• _What to do_
Update the listing from its start through the line containing "### Bug Fixes" by replacing "database" with "cache" wherever it appears, keeping everything else the same. Omit the pictures from your reply.
[[ Records to process, beginning ]]
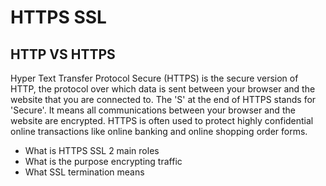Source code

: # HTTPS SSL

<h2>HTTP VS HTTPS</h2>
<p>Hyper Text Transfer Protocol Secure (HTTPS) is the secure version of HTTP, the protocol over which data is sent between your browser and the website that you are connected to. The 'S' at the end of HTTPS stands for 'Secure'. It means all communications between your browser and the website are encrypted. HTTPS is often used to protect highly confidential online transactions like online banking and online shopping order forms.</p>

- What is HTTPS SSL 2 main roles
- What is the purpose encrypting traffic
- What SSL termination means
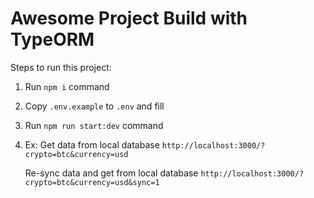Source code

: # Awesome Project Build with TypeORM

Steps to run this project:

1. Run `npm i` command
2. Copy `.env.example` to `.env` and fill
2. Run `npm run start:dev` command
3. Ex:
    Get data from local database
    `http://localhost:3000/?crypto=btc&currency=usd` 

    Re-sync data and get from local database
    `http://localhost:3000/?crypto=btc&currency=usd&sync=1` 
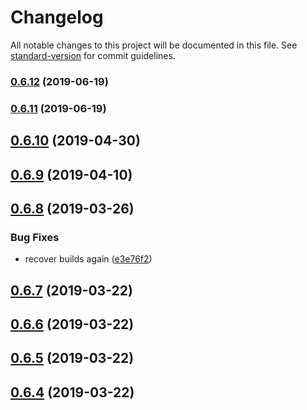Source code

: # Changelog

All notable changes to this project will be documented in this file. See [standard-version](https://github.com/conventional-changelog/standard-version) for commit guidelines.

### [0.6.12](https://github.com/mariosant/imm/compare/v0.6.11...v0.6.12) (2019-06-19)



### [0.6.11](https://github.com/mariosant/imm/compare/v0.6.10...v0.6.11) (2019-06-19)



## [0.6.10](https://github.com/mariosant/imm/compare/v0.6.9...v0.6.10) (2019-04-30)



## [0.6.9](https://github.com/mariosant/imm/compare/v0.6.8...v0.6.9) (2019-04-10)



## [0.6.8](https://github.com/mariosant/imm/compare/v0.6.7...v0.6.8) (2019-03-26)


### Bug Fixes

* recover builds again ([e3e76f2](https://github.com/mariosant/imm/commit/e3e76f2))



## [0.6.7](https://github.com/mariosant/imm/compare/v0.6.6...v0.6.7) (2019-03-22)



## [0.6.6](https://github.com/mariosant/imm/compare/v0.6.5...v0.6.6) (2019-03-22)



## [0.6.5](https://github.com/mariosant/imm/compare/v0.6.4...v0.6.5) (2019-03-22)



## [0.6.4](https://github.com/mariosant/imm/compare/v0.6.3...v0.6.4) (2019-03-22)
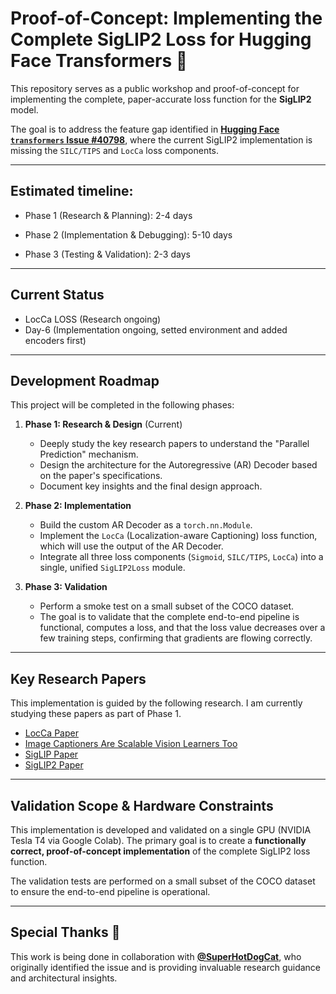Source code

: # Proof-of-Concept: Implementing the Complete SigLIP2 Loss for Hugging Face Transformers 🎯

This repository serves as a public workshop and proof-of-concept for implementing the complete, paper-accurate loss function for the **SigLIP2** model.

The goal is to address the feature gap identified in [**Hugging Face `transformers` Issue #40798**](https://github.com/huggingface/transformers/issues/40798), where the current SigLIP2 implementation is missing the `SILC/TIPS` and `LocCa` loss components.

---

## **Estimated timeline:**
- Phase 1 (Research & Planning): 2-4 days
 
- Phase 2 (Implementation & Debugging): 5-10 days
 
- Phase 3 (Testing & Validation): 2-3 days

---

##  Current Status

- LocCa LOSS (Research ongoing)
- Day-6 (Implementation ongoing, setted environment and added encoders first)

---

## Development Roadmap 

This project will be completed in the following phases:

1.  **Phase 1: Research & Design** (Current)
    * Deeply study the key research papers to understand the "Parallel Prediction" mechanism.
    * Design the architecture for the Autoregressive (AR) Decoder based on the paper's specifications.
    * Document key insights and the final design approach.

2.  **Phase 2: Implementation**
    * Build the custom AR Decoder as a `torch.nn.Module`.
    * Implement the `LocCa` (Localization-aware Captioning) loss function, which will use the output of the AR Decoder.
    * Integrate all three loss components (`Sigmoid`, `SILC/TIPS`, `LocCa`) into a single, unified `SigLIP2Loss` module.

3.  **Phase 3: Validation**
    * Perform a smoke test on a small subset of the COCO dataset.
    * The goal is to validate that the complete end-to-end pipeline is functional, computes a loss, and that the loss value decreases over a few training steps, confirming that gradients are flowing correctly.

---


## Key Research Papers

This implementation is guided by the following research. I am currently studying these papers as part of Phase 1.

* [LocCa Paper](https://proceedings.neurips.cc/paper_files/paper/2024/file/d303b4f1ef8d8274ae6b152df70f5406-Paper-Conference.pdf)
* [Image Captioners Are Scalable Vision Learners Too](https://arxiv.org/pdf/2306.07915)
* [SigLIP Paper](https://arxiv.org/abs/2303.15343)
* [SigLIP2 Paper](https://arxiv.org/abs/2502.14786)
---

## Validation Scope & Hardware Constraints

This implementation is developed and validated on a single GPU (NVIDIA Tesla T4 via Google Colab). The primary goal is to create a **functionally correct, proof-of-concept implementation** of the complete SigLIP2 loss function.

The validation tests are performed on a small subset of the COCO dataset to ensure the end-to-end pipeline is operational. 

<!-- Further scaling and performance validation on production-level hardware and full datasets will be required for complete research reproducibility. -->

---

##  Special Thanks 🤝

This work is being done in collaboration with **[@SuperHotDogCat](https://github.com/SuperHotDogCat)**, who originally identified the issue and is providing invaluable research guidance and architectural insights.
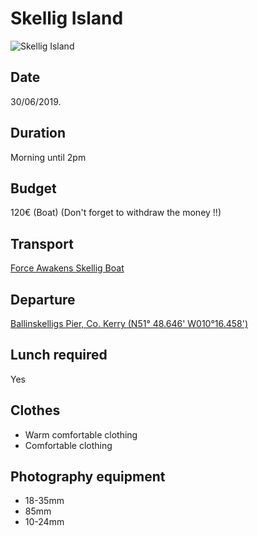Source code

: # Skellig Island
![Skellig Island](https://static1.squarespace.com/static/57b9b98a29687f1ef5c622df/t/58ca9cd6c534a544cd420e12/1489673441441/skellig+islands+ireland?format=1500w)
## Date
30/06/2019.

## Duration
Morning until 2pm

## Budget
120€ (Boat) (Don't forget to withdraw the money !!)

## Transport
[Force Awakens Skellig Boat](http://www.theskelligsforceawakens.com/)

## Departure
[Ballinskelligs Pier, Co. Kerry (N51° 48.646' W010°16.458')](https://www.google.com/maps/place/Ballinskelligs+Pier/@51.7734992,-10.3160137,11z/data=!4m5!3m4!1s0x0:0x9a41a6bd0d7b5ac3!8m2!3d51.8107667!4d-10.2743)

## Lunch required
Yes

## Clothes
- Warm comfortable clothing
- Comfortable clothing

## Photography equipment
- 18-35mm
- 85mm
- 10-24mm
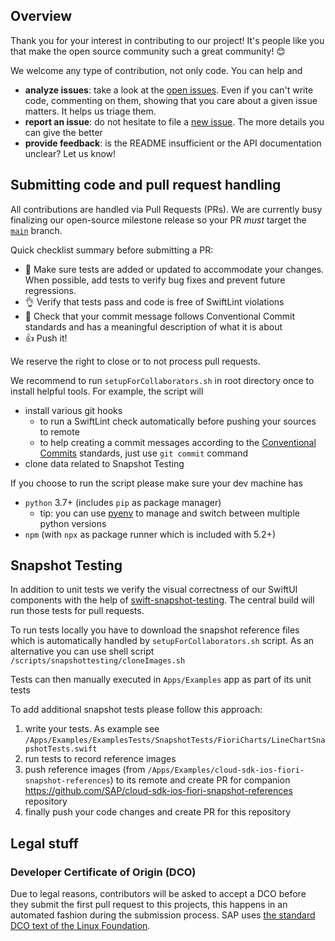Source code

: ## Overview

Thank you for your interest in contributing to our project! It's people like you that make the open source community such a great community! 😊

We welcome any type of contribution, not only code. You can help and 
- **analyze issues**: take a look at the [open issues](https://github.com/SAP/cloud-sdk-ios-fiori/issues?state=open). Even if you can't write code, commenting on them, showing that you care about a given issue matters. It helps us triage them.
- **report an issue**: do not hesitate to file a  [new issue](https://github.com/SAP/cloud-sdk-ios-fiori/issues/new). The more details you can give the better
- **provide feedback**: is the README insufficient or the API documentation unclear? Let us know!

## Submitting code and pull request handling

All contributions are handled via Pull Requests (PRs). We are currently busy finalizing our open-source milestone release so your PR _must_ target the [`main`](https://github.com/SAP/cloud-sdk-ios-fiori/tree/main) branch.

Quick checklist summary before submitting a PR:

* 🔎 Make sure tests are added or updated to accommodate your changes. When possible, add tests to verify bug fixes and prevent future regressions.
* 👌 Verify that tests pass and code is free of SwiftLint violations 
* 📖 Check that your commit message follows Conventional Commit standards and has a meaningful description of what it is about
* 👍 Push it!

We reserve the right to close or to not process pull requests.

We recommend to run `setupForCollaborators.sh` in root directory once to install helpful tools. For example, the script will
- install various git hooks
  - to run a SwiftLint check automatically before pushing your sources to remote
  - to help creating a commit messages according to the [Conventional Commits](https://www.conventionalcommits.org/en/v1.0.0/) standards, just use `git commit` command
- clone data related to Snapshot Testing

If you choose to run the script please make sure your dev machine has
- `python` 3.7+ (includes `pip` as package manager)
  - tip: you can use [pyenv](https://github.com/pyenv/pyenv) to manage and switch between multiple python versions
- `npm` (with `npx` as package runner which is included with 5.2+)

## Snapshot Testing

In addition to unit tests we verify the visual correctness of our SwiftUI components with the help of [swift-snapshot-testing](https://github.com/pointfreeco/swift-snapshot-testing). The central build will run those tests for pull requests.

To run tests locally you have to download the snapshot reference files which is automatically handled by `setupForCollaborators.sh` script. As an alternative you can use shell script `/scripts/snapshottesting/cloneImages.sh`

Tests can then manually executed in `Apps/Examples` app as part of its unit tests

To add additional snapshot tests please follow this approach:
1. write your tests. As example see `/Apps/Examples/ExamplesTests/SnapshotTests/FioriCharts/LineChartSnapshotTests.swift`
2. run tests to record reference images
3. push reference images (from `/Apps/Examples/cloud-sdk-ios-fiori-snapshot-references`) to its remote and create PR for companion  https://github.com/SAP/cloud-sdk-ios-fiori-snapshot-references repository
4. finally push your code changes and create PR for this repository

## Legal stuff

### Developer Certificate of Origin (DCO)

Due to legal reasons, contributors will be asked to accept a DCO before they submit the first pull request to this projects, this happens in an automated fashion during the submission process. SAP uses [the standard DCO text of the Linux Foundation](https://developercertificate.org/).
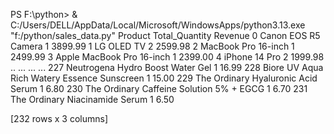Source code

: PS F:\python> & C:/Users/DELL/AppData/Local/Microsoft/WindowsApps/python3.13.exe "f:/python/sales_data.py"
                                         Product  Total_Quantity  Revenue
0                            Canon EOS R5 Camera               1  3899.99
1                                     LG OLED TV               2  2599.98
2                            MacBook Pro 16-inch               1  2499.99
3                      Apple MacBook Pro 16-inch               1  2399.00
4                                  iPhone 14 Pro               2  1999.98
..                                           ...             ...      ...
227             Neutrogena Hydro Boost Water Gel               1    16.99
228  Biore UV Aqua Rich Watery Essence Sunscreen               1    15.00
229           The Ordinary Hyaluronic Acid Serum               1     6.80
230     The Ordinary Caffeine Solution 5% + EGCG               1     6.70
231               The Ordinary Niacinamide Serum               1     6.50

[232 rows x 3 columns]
[[ Records to process, end ]]
• _Task answer_
Source code

: # HTTPS SSL

<h2>HTTP VS HTTPS</h2>
<p>Hyper Text Transfer Protocol Secure (HTTPS) is the secure version of HTTP, the protocol over which data is sent between your browser and the website that you are connected to. The 'S' at the end of HTTPS stands for 'Secure'. It means all communications between your browser and the website are encrypted. HTTPS is often used to protect highly confidential online transactions like online banking and online shopping order forms.</p>

- What is HTTPS SSL 2 main roles
- What is the purpose encrypting traffic
- What SSL termination means
Source code

: # Awesome Project Build with TypeORM

Steps to run this project:

1. Run `npm i` command
2. Copy `.env.example` to `.env` and fill
2. Run `npm run start:dev` command
3. Ex:
    Get data from local cache
    `http://localhost:3000/?crypto=btc&currency=usd` 

    Re-sync data and get from local cache
    `http://localhost:3000/?crypto=btc&currency=usd&sync=1` 
Source code

: # Changelog

All notable changes to this project will be documented in this file. See [standard-version](https://github.com/conventional-changelog/standard-version) for commit guidelines.

### [0.6.12](https://github.com/mariosant/imm/compare/v0.6.11...v0.6.12) (2019-06-19)



### [0.6.11](https://github.com/mariosant/imm/compare/v0.6.10...v0.6.11) (2019-06-19)



## [0.6.10](https://github.com/mariosant/imm/compare/v0.6.9...v0.6.10) (2019-04-30)



## [0.6.9](https://github.com/mariosant/imm/compare/v0.6.8...v0.6.9) (2019-04-10)



## [0.6.8](https://github.com/mariosant/imm/compare/v0.6.7...v0.6.8) (2019-03-26)


### Bug Fixes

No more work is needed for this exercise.